Un hymne aux petites gens à travers le portrait de Monsieur Albert, portier au Majestic et fier de son état, tout empêtré de timidité et amoureux fou de Mademoiselle Julie, à laquelle il n’ose rien dire. Un beau travail de mise en page du texte d’Henri Meunier. Un texte poétique, fantaisiste, délicat : « Mon costume c’est comme un antidote à ma fragilité ». Une économie dans le trait humoristique qui lui fait écho, les pages sont peuplées de petits personnages et de multiples détails. On se retrouve dans un univers proche de celui d’Hélène Riff. Une belle réussite.

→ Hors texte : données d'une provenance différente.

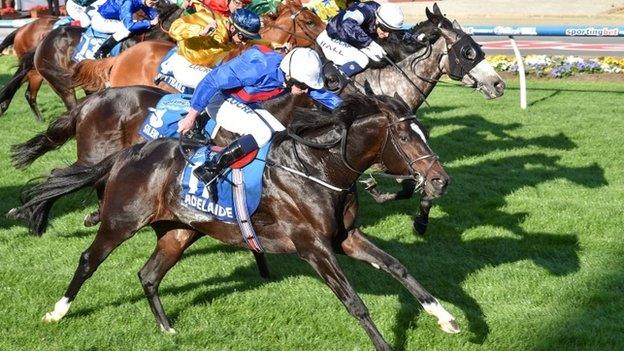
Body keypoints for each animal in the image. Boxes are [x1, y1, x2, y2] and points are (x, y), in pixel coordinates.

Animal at [9, 95, 456, 350]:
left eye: (424, 132)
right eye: (405, 137)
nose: (440, 180)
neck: (317, 168)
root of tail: (126, 154)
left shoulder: (345, 238)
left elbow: (398, 267)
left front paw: (445, 317)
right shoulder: (313, 246)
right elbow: (354, 302)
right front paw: (385, 344)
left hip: (180, 230)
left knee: (148, 274)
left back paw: (168, 330)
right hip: (121, 220)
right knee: (88, 260)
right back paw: (57, 312)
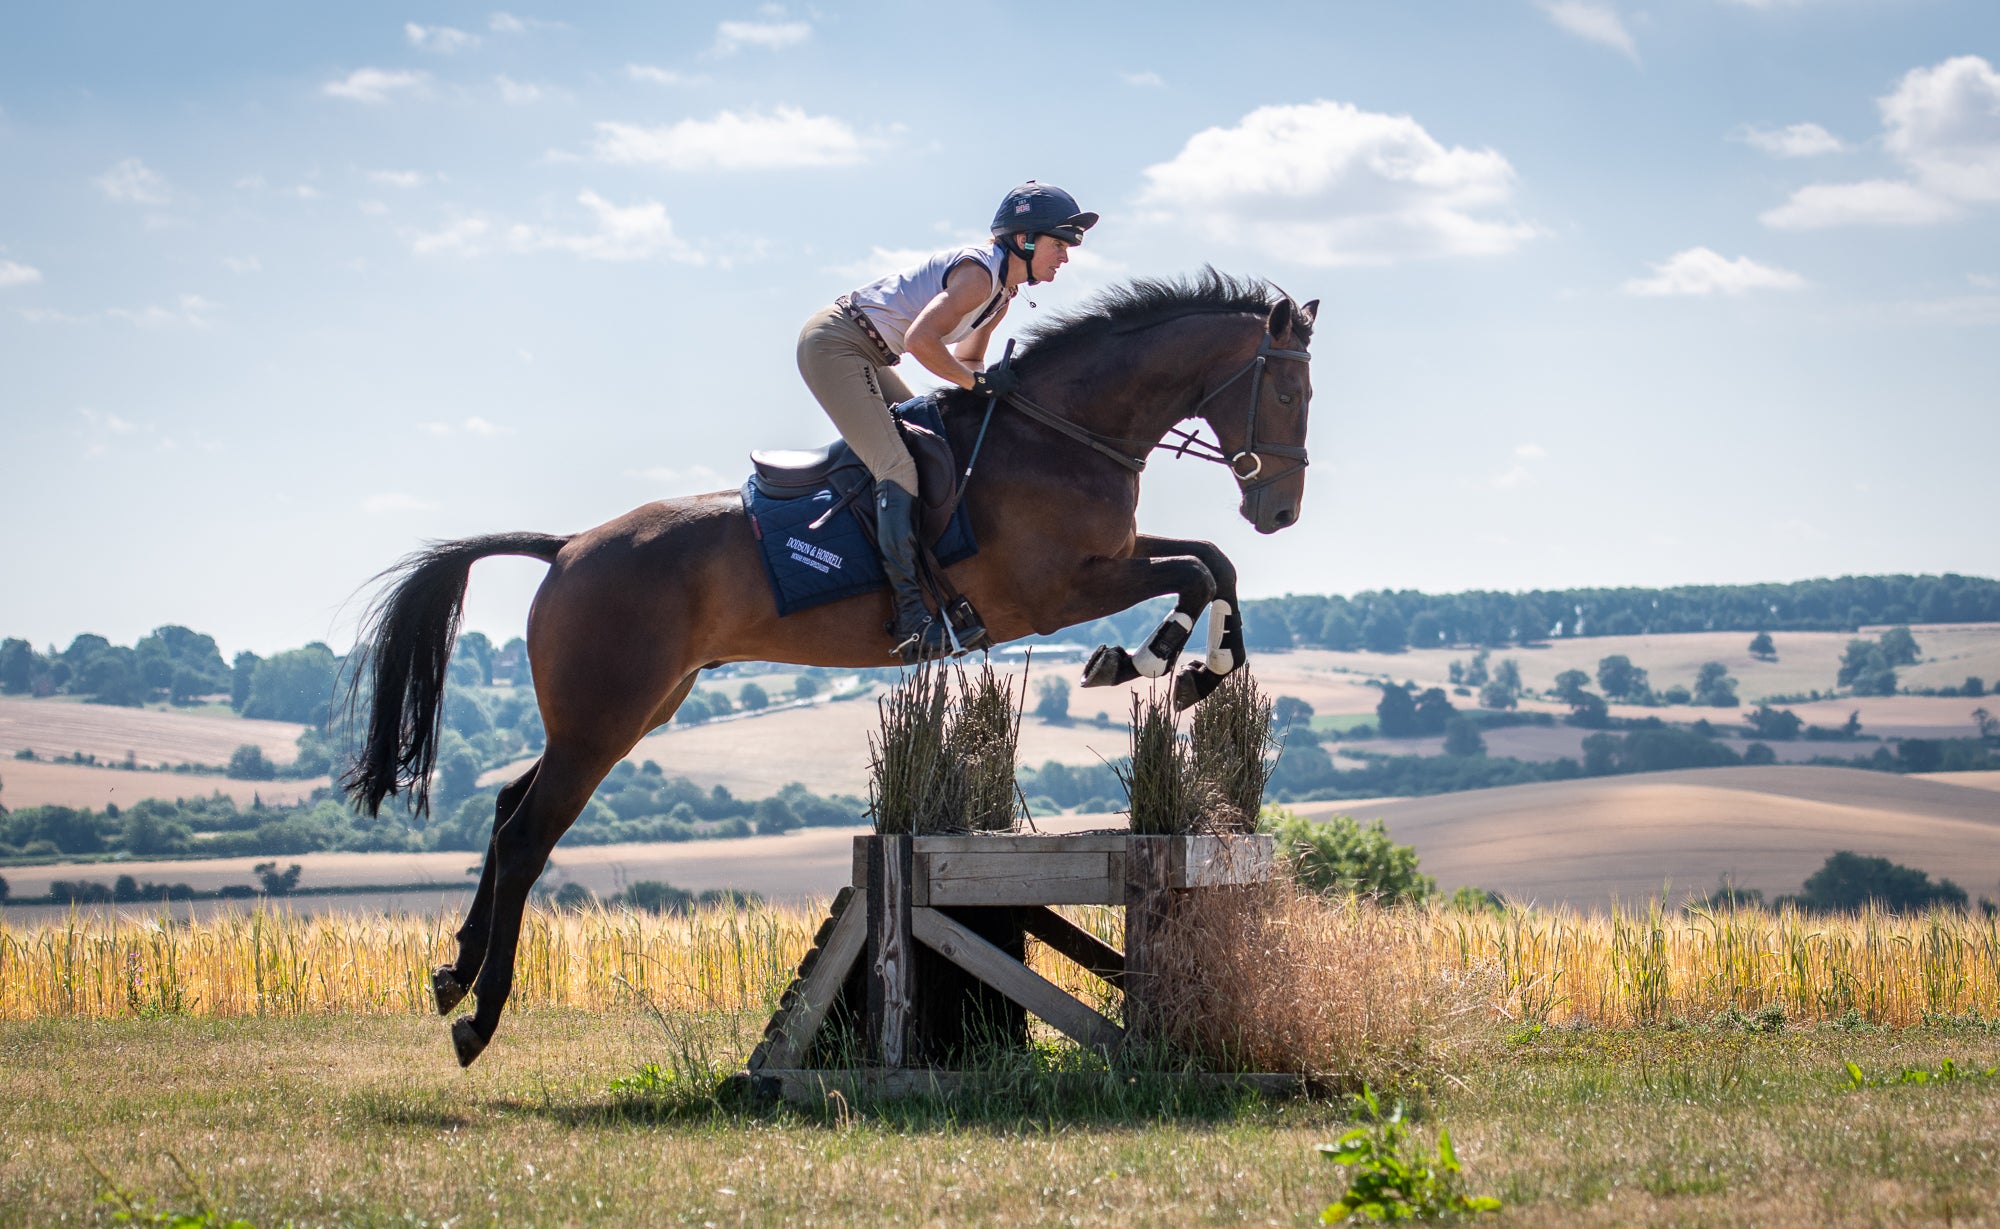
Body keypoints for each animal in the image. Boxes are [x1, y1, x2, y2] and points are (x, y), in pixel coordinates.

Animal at [343, 270, 1317, 1066]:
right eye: (1288, 389)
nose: (1280, 510)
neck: (1065, 434)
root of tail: (570, 545)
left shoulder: (1110, 559)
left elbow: (1213, 562)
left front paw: (1196, 669)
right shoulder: (1062, 586)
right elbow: (1198, 569)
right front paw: (1144, 659)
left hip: (633, 709)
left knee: (509, 804)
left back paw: (453, 974)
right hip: (603, 718)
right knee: (525, 835)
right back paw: (479, 1016)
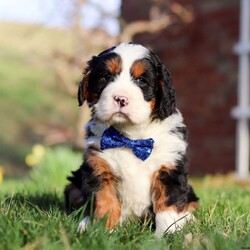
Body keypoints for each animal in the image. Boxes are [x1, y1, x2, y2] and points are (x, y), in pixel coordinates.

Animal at [65, 42, 199, 236]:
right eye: (106, 76)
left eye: (141, 80)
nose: (121, 98)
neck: (131, 137)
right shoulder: (100, 168)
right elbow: (105, 202)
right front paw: (104, 231)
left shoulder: (169, 167)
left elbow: (168, 204)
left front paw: (168, 234)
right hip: (73, 188)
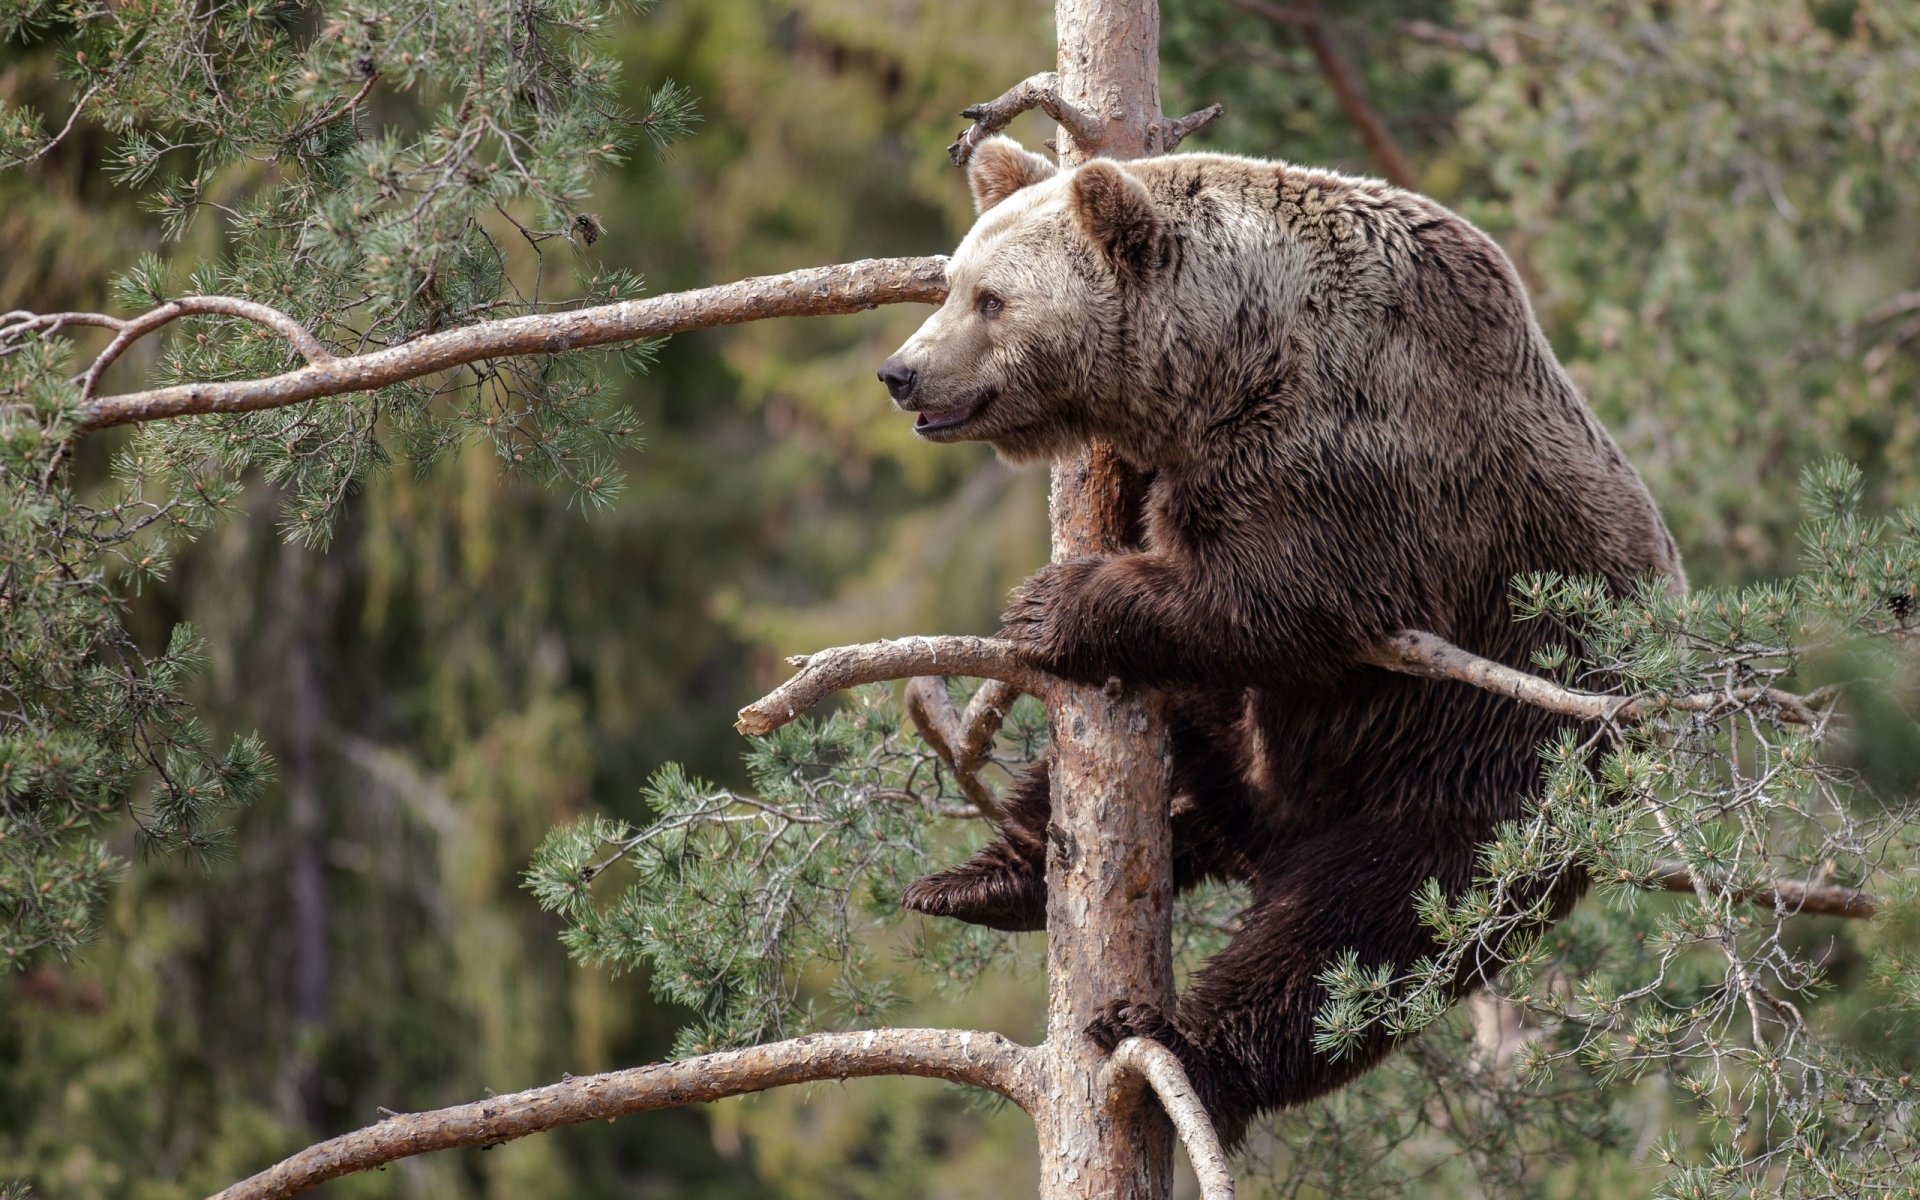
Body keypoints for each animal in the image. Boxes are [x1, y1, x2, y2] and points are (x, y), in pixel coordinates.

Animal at [876, 136, 1683, 1149]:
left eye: (991, 299)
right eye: (951, 283)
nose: (900, 372)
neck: (1232, 356)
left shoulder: (1354, 451)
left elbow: (1286, 596)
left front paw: (1051, 604)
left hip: (1492, 766)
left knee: (1359, 936)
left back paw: (1178, 1044)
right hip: (1269, 744)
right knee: (1162, 758)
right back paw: (984, 881)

Moi le loup et les vacances avec pépé

Moi le loup et les vacances avec pépé
Delphine Perret
Thierry Magnier, 2010

par Frédérique Mattès

 De simples illustrations au trait pour cette B.D pleine de malice, un « road-story », celui de Louis, de son animal de compagnie (le grand méchant loup) et de son pépé. Ils partent tous trois à la mer. C’est gai, léger, sympathique pour dire le bonheur du quotidien, le bonheur tout simple d’être ensemble.

Les heureux parents

Les heureux parents
Laetitia Bourget, Emmanuelle Houdart
Thierry Magnier, 2010

par Frédérique Mattès

Dès le premier regard, on est interpellé par les illustrations si particulières d’Emmanuelle Houdart. C’est très beau mais aussi très troublant. A chaque page, un camaïeu de couleur fortes, de détails surréalistes ; les personnages, visages fermés, toujours de profil, distillent un certains malaise. Ces illustrations sont proches de l’univers de Nikolaus Heidelbach, elles font admirablement écho au texte. Un texte concis, juste, qui interroge. Il pointe la difficulté d’être père ou mère au quotidien : les nuits sans sommeil, la place que chacun doit se trouver … Un bel album qui fera rire les plus jeunes mais qui saura aussi retenir l’attention des parents car il pose des questions essentielles. A offrir malicieusement aux futurs parents ?

Nu

Nu
Sara
Seuil Jeunesse, 2010

par Frédérique Mattès

A chaque album de Sara, on est saisi par la délicatesse et l’expressivité de ses illustrations épurées composées uniquement de papiers déchirés déclinés en bi-chromie (ici ocre et noir). Un court texte en page de titre présente les personnages principaux (un archéologue et une statue de temple grec) puis la narration est prise en charge uniquement par l’image. Les personnages échangent leurs places, la  statue prend vie et s’échappe. Le lecteur se laisse entraîner avec plaisir dans cette escapade muette et un peu folle. Puis chacun regagne sa place … enfin c’est ce que l’on croit. La fin de l’album offre une ouverture iconographique qui interroge. Une femme rousse apparaît en gros plan, le socle est de nouveau vide …. Un album résistant à lire et à relire à plusieurs niveaux.